私は古くさい人間の典型ですが、これから先は、人間があること・ないことを想像する能力こそ、唯一、希望にあふれる仕事になると思うんですよ。

シュウトくんが、消え入るようにつぶやく。

「どうして、小さいころに『職人さんになりたい』って思えなかったんだろう」

「あなたは充分、職人ですよ。分野は違いますけど。よかったら、その新しい賞花亭、ウチの若い衆にも話してみますか?」

「えっ…………」シュウトくん、今度はうれしくて息が止まる。

「これもなにかのご縁ですから」棟梁は、厨房のほうを見てつぶやいた。

「私らのほうで、仮想空間は作りませんけど。アイデアのありかたが、まったく違うのがね、ムチャをしているところが、伝統一辺倒には刺激になる。
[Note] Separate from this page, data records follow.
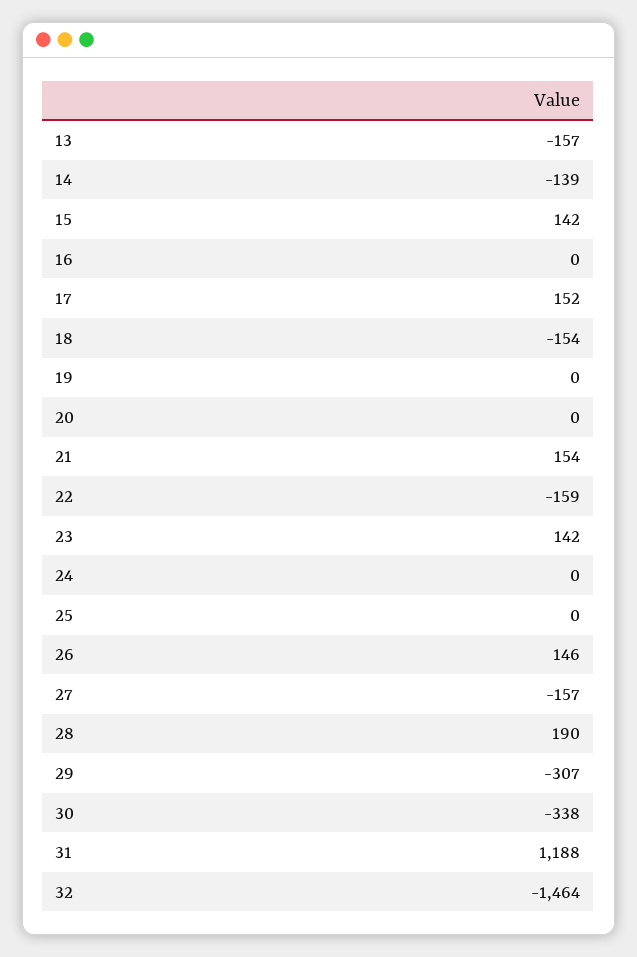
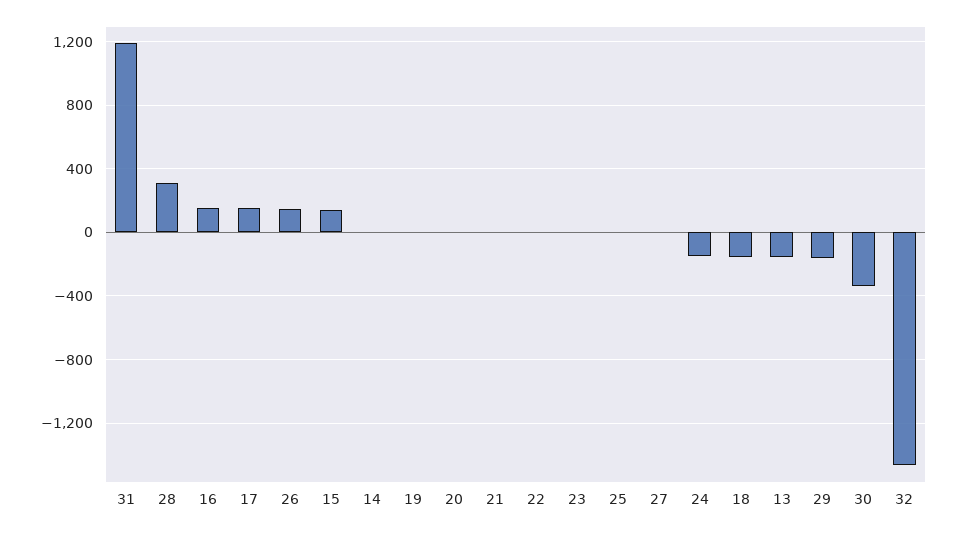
14: -139 -> 0
16: 0 -> 150
21: 154 -> 0
22: -159 -> 0
23: 142 -> 0
24: 0 -> -150
27: -157 -> 0
28: 190 -> 300
29: -307 -> -150

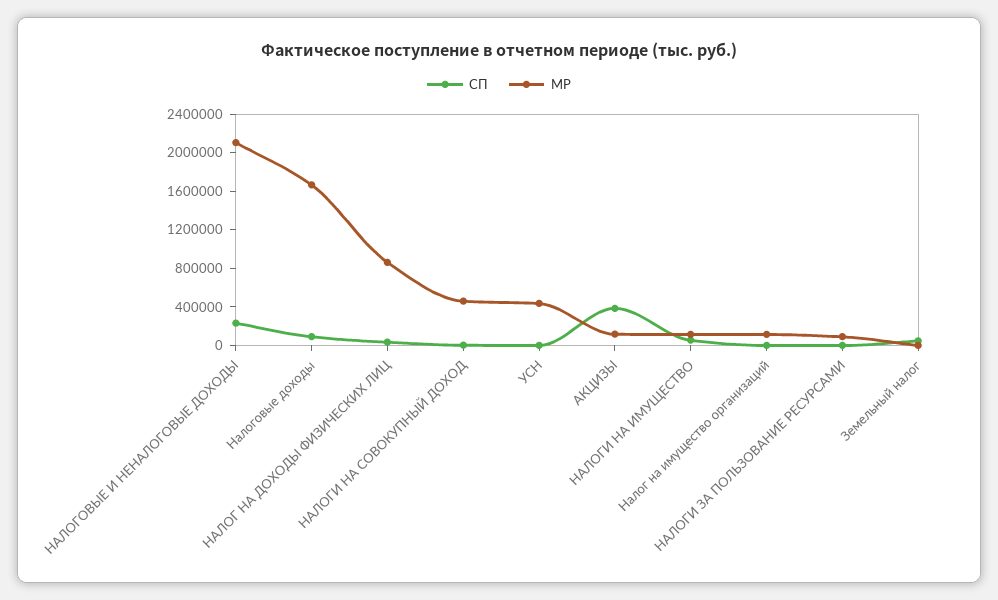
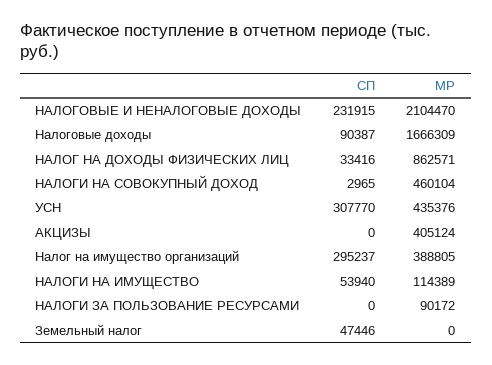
СП, УСН: 0 -> 307770
СП, АКЦИЗЫ: 400000 -> 0
МР, АКЦИЗЫ: 100000 -> 405124
СП, Налог на имущество организаций: 0 -> 295237
МР, Налог на имущество организаций: 100000 -> 388805

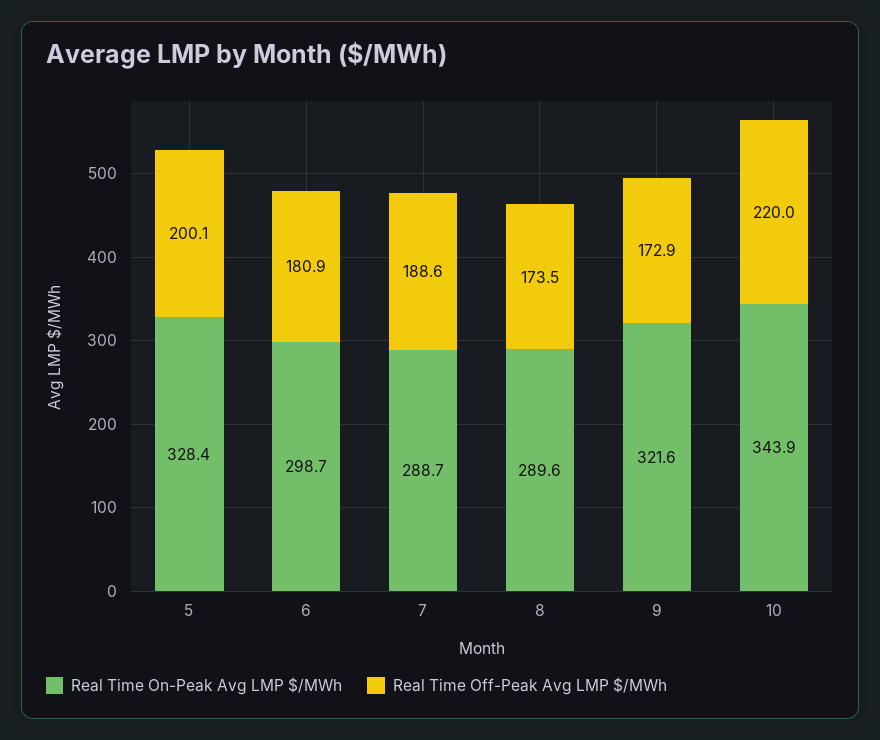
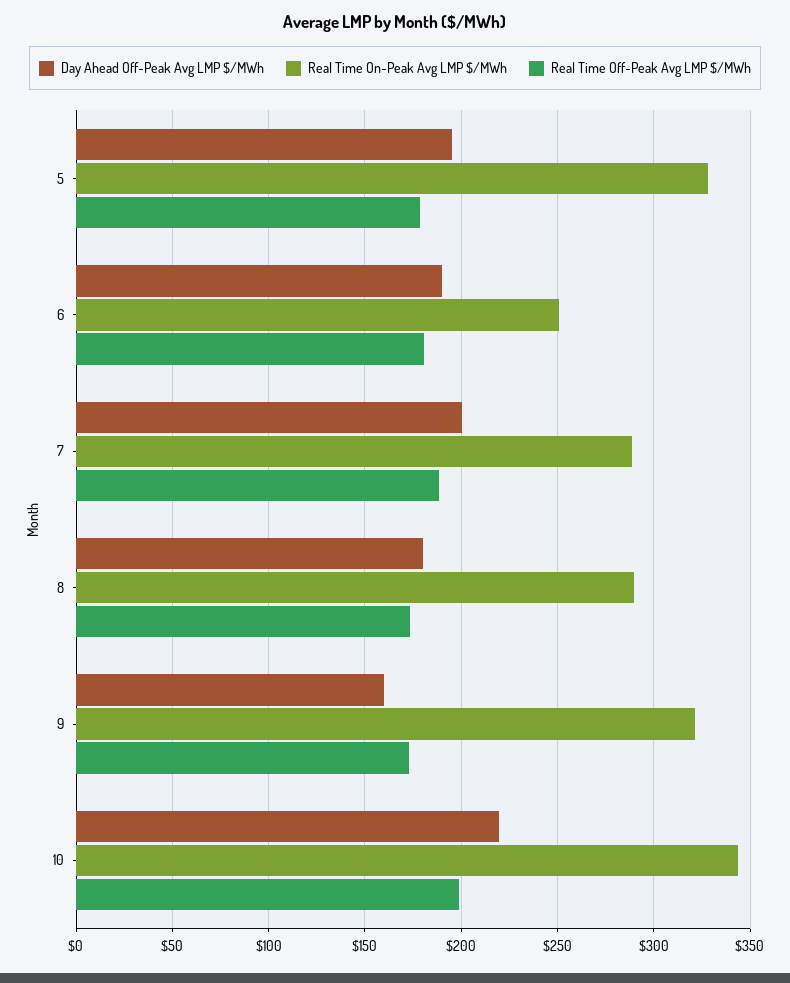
Real Time Off-Peak Avg LMP $/MWh, 5: 200.1 -> 180
Real Time On-Peak Avg LMP $/MWh, 6: 298.7 -> 250
Real Time Off-Peak Avg LMP $/MWh, 10: 220 -> 200
Day Ahead Off-Peak Avg LMP $/MWh, 5: none -> 195
Day Ahead Off-Peak Avg LMP $/MWh, 6: none -> 190
Day Ahead Off-Peak Avg LMP $/MWh, 7: none -> 200
Day Ahead Off-Peak Avg LMP $/MWh, 8: none -> 180
Day Ahead Off-Peak Avg LMP $/MWh, 9: none -> 160
Day Ahead Off-Peak Avg LMP $/MWh, 10: none -> 220

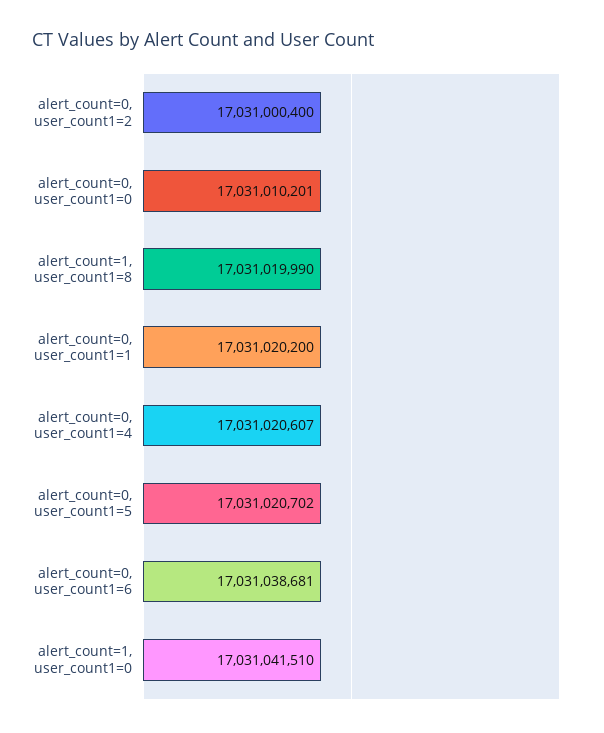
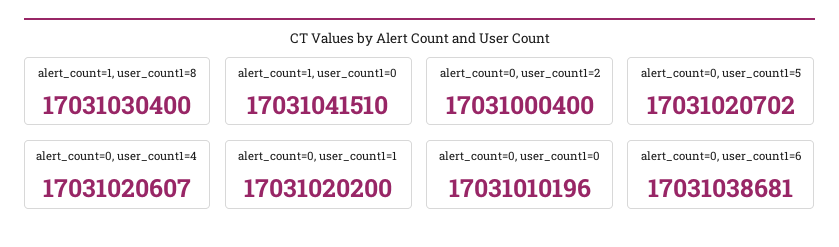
alert_count=0, user_count1=0: 17031010201 -> 17031010196
alert_count=1, user_count1=8: 17031019990 -> 17031030400

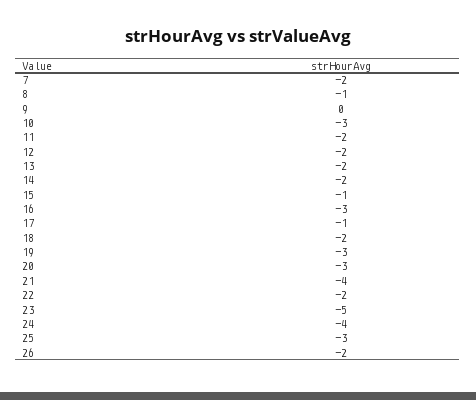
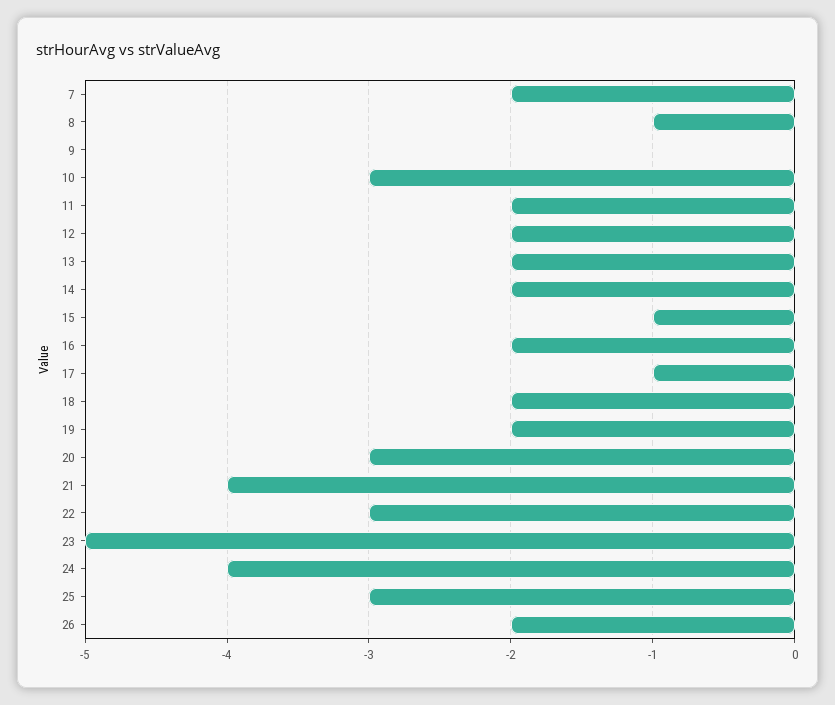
16: -3 -> -2
19: -3 -> -2
22: -2 -> -3

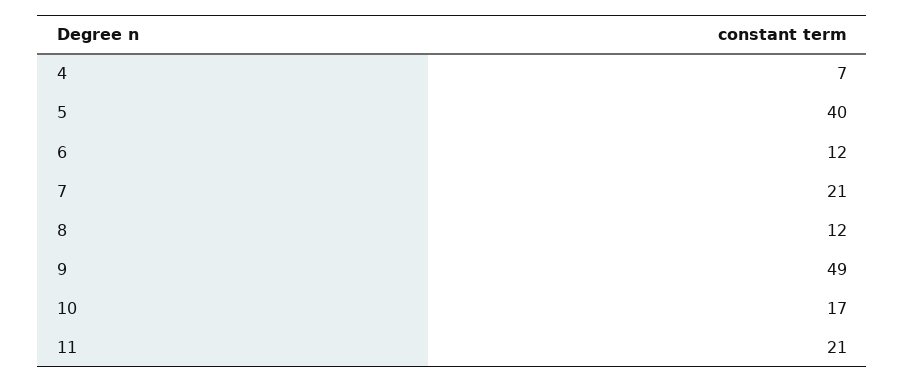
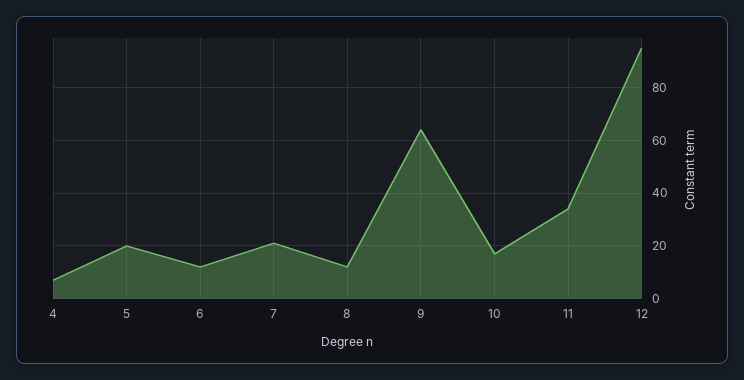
5: 40 -> 20
9: 49 -> 65
11: 21 -> 35
12: none -> 95

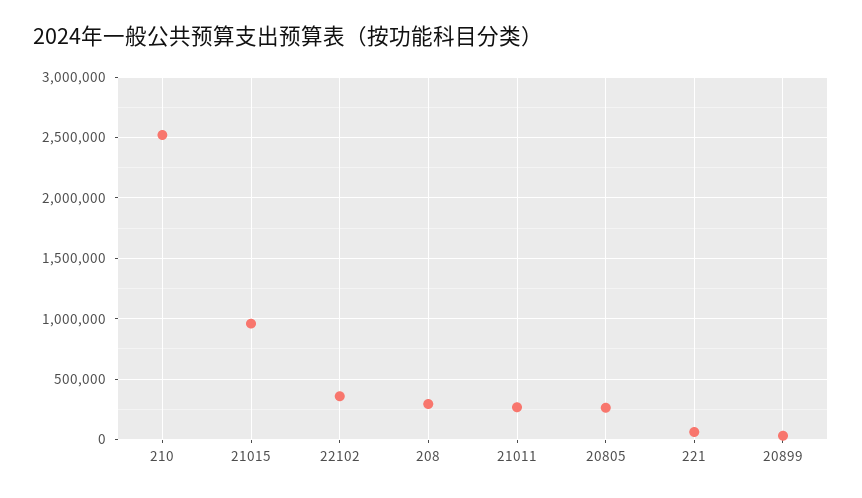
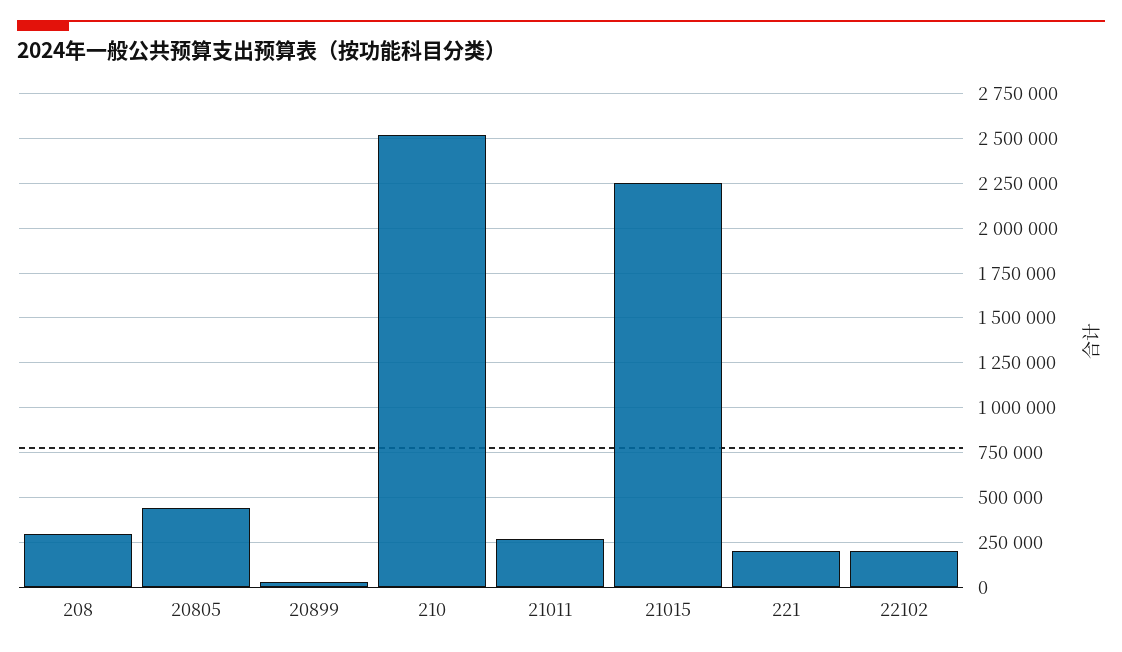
21015: 950000 -> 2250000
22102: 350000 -> 200000
20805: 250000 -> 450000
221: 50000 -> 200000

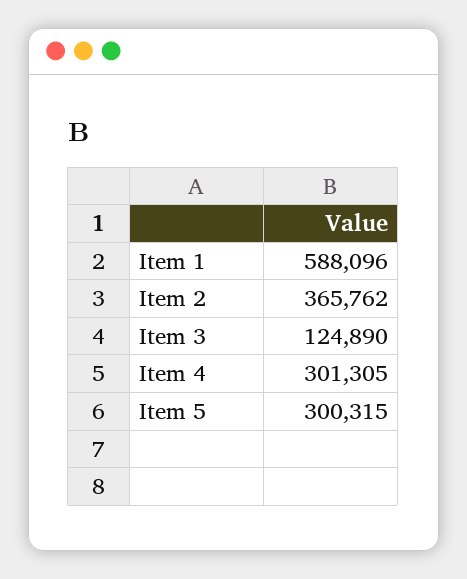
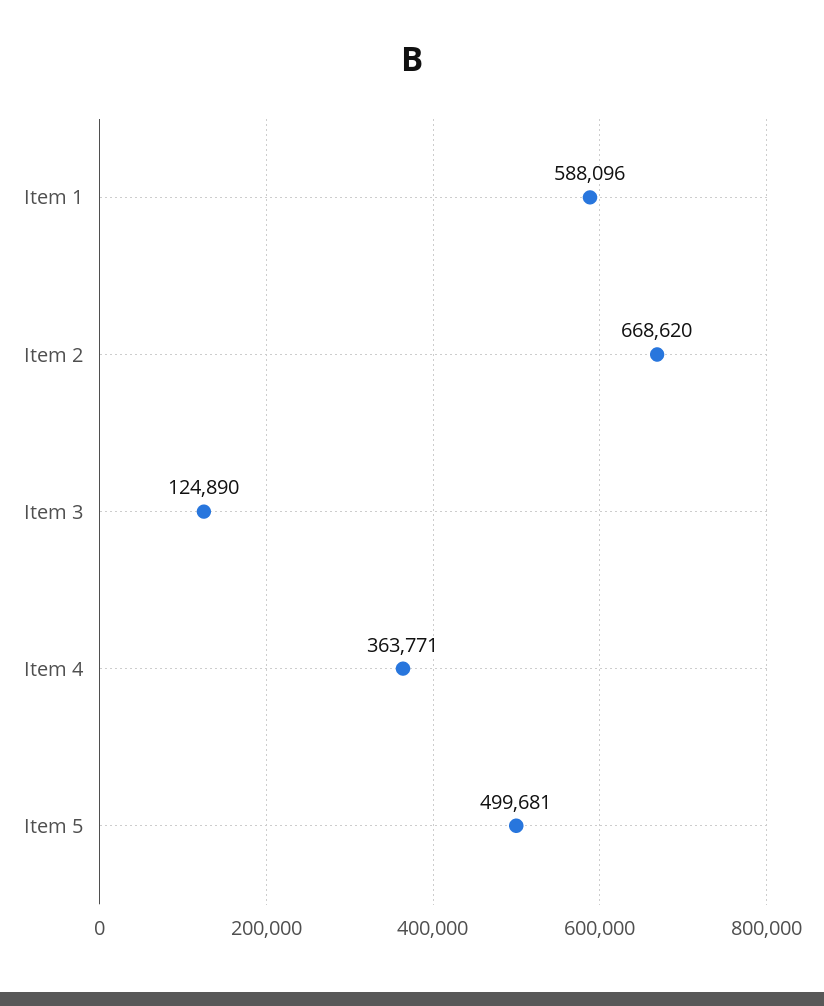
Item 2: 365762 -> 668620
Item 4: 301305 -> 363771
Item 5: 300315 -> 499681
それに……私は50年ほど仕事をしてきましたが、なにもないところに東西南北からつくり込んだことは、ありません。四神相応の地相から拵える仕事なんて、いままで考えたこともありませんでしたわ。YOくんも、興味ない?」

「ありがとうございます。おれ、なにができるかなぁ」YOさんは両手を頭の後ろに組んで考える。……脳裏にボワッと、新しい看板が光り輝いた。〈YO HOME バーチャル支店〉。

「あの、あたし、子ども向け科学雑誌の編集をしているんですけど。棟梁さんのお話、取材させてもらっていいですか?」アッちゃんも、棟梁のお話を子どもたちの目の輝きにしたいと思った。

シュウトくんは、無言で何度もこくこくと頷いている。